Un escándalo que no deja de crecer
El paso de Cassandra se suma a la presión ejercida esta misma semana por la Fiscalía, que ha solicitado al Tribunal de Cuentas una investigación exhaustiva sobre la gestión económica de la DGAIA. El Ministerio Público ha puesto bajo sospecha 167 millones de euros en pagos indebidos entre 2016 y 2022, incluyendo ayudas mal concedidas, expedientes prescritos y subvenciones sin reclamar.

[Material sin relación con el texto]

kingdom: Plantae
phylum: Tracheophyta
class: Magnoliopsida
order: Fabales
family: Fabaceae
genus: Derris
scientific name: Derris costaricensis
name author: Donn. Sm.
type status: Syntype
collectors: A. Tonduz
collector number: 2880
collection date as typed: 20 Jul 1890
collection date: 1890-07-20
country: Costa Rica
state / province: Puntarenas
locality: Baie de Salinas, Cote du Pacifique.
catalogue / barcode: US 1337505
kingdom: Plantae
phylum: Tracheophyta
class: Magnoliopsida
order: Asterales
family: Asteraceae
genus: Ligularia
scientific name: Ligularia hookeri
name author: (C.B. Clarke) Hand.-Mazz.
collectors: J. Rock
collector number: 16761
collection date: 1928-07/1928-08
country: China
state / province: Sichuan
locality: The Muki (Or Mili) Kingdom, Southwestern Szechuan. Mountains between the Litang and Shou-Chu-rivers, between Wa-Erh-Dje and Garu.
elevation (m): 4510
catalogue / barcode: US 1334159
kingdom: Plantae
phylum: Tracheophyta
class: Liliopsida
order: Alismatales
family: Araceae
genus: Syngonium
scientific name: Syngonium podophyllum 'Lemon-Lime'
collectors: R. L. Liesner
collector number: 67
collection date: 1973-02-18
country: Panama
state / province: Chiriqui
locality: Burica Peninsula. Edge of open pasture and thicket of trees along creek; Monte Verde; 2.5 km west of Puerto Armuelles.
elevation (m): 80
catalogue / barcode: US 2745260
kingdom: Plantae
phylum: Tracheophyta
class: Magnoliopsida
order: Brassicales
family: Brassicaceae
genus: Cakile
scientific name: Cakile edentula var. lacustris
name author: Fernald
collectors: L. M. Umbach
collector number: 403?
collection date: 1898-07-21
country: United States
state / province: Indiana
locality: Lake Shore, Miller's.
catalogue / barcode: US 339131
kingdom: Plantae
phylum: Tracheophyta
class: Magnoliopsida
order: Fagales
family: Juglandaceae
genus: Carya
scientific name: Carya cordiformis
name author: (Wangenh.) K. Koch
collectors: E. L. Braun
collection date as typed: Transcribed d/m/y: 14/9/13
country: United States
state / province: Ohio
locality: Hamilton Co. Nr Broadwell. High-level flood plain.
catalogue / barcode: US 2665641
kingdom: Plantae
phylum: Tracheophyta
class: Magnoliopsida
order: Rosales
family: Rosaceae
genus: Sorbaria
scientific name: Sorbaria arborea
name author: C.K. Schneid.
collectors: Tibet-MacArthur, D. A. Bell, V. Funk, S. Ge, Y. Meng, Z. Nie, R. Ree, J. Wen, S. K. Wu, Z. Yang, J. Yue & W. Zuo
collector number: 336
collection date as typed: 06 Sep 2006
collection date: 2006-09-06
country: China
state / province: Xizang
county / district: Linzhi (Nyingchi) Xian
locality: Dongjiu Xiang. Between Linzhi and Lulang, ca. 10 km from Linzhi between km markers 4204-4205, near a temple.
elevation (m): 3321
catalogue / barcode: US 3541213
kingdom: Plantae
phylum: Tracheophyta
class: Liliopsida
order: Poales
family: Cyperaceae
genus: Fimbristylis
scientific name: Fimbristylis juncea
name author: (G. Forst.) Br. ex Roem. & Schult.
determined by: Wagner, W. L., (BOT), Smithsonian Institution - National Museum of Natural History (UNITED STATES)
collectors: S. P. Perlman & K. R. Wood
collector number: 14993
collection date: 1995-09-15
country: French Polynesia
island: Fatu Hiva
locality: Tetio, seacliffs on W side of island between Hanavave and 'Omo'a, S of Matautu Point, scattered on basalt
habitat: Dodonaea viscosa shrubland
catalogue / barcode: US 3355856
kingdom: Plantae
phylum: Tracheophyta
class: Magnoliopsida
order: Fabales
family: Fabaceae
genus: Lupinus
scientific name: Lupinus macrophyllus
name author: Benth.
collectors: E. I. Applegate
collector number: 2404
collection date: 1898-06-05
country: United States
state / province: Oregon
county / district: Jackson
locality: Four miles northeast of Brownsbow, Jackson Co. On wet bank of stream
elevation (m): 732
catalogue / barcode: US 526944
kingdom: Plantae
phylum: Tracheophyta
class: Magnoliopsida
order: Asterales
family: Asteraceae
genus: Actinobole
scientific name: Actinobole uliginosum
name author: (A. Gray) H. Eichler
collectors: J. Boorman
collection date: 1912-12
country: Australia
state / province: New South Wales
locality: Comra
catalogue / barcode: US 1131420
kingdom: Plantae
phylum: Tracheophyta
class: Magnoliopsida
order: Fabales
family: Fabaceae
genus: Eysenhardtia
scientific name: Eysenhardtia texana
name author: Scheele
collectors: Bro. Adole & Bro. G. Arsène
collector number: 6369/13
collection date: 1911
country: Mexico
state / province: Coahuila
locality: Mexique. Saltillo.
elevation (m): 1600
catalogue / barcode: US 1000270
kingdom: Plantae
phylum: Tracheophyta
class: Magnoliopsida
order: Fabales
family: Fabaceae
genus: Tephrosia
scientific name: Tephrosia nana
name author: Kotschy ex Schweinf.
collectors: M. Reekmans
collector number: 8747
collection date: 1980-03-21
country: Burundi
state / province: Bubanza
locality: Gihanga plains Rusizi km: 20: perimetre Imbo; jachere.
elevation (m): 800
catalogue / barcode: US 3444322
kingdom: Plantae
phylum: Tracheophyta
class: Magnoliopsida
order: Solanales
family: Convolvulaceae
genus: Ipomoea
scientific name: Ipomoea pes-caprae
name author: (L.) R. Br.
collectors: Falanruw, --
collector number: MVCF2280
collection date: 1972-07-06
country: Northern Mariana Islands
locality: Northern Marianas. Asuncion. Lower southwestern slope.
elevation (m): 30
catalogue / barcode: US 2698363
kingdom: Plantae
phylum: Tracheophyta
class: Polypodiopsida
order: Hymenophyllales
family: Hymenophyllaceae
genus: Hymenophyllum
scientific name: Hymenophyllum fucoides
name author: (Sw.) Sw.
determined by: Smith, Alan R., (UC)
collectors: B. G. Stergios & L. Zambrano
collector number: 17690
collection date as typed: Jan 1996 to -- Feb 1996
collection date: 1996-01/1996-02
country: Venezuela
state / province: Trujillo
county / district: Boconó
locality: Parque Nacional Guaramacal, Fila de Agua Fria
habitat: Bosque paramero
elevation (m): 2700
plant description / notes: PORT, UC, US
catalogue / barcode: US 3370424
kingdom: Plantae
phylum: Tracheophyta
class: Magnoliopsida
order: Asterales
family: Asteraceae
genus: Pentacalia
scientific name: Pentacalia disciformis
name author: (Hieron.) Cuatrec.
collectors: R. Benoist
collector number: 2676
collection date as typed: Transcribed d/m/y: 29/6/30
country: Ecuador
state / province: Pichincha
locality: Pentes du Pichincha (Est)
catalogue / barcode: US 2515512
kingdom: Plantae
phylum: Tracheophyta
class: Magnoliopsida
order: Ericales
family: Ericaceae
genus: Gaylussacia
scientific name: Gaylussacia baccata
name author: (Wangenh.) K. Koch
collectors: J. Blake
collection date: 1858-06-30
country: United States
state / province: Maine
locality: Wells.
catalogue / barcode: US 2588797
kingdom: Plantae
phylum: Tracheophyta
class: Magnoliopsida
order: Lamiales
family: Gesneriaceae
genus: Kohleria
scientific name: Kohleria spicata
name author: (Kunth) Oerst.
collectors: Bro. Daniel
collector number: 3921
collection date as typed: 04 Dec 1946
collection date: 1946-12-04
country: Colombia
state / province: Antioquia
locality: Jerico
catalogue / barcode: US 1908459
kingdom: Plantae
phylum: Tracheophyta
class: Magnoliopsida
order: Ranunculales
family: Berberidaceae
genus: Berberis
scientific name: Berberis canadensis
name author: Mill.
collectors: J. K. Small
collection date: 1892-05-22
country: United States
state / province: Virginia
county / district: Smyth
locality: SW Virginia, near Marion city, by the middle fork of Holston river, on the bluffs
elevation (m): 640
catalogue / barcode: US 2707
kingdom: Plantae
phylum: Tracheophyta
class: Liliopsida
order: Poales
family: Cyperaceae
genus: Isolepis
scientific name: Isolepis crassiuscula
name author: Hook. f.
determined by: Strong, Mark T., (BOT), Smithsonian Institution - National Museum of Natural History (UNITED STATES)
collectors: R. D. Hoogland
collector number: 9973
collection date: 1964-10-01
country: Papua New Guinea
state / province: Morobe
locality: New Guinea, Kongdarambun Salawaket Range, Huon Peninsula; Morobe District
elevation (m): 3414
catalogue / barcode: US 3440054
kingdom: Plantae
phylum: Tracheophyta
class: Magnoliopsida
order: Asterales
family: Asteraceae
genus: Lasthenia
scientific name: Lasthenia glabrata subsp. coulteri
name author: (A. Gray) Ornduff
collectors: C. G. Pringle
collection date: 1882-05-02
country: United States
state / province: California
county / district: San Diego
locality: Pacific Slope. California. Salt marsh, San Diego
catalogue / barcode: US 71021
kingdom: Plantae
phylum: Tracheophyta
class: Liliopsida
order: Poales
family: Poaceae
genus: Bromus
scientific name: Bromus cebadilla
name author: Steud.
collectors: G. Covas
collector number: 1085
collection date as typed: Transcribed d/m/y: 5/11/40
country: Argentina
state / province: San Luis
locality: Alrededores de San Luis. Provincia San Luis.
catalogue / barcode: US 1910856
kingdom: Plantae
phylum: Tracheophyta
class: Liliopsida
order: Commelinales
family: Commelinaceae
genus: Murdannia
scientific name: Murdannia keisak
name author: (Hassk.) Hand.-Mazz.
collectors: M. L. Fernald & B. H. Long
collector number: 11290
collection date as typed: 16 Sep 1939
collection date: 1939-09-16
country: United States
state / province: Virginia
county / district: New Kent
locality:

La Sindicatura de Cuentas ya había denunciado adjudicaciones irregulares, sobreprecios en servicios externalizados y vínculos opacos entre responsables del organismo y entidades beneficiadas. A ello se añade la polémica social y política generada tras varios casos graves que afectaron a menores tutelados, lo que obligó al Govern a prometer una reforma integral del sistema. Ahora bien, resulta claro que la reforma es cosmética para no torpedear las relaciones de los socios de Govern.

Rumbo a los tribunales
La entrada en juego de Cassandra abre un nuevo capítulo de un escándalo del que, por el momento, sabemos poco. Hasta ahora, la mayoría de actuaciones se habían centrado en informes de fiscalización y denuncias públicas. Pero, poco a poco, diferentes actores presionan para judicializar el escándalo.
A todo esto, la polémica se desarrolla con un silencio interesado entre gran parte de la prensa subvencionado. Es más, no ha sido la prensa subvencionada la que ha destapado este escándalo, sino la prensa independiente. Todo ello sin perjuicio de que, cada año, los medios subvencionados se repartan millones para, entre otras cosas, hacer periodismo de investigación.